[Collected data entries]

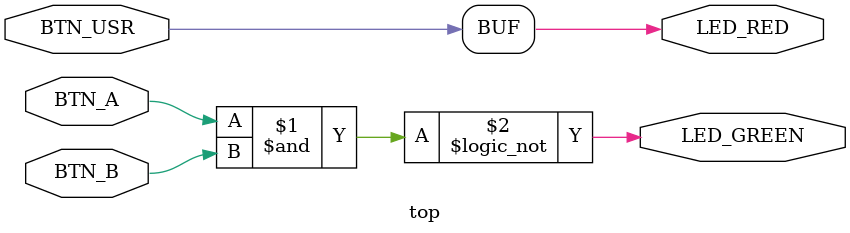
<source format=v>
module top (
        input BTN_A,
        input BTN_B,
        input BTN_USR,

        output LED_RED,
        output LED_GREEN);

        assign LED_GREEN = !(BTN_A & BTN_B);
        assign LED_RED = BTN_USR;

endmodule



</source>
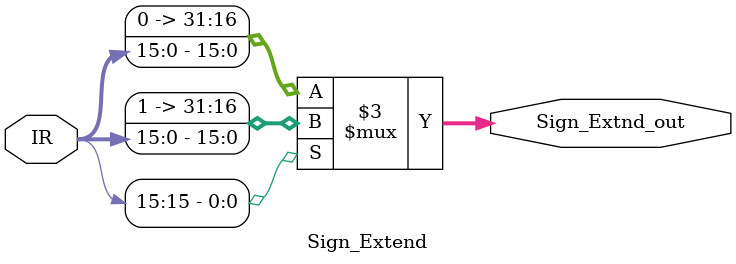
<source format=v>

module Sign_Extend( IR, Sign_Extnd_out);
	input [15:0] IR ;
	output reg [31:0] Sign_Extnd_out ;
	
	always @(IR) begin
						if(IR[15]) begin
							Sign_Extnd_out <= {16'hFFFF, IR} ;
							end
						else begin
							Sign_Extnd_out <= {16'h0000, IR} ;
							end
						
						end
endmodule



</source>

▶ _TASK PROMPT_: Begin with the line containing "module Sign_Extend( IR, Sign_Extnd_out);" and retype it and each line after it through the end of the records, keeping them exact and including nothing more.

▶ _RESULT OF THE EXERCISE_:
module Sign_Extend( IR, Sign_Extnd_out);
	input [15:0] IR ;
	output reg [31:0] Sign_Extnd_out ;
	
	always @(IR) begin
						if(IR[15]) begin
							Sign_Extnd_out <= {16'hFFFF, IR} ;
							end
						else begin
							Sign_Extnd_out <= {16'h0000, IR} ;
							end
						
						end
endmodule



</source>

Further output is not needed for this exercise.